* _WORK INSTRUCTIONS_
Search the listing for the word "garantir". Copy every line where it is found.

↓

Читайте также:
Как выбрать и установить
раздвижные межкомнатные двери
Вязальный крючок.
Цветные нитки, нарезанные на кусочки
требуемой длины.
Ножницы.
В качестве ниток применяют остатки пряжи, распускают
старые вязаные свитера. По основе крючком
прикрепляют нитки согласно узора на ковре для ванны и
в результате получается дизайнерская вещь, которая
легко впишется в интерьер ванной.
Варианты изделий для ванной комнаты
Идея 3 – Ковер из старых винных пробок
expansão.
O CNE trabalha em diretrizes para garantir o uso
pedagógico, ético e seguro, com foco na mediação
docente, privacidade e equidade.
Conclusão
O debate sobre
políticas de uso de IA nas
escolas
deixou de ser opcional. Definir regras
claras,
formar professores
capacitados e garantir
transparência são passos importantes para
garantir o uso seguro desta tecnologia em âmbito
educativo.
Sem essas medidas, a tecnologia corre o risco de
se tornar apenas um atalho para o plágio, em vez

↑
↓

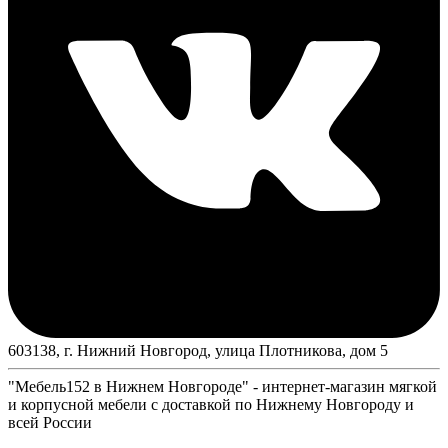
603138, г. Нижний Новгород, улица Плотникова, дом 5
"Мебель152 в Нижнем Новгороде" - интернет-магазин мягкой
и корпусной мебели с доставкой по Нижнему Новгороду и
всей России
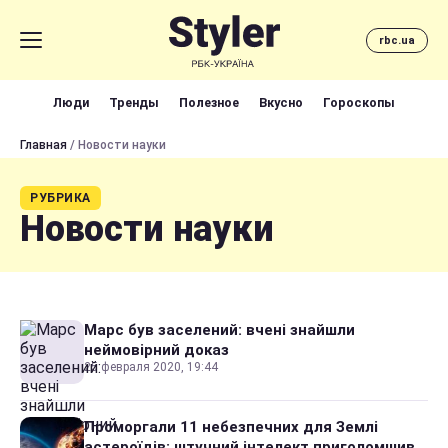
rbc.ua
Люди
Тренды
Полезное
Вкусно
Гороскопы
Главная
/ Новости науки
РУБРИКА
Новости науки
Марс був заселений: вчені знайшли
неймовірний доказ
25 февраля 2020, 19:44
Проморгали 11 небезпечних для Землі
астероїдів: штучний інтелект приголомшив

↑

* _RESULT FOR THIS EXERCISE_
O CNE trabalha em diretrizes para garantir o uso
capacitados e garantir
garantir o uso seguro desta tecnologia em âmbito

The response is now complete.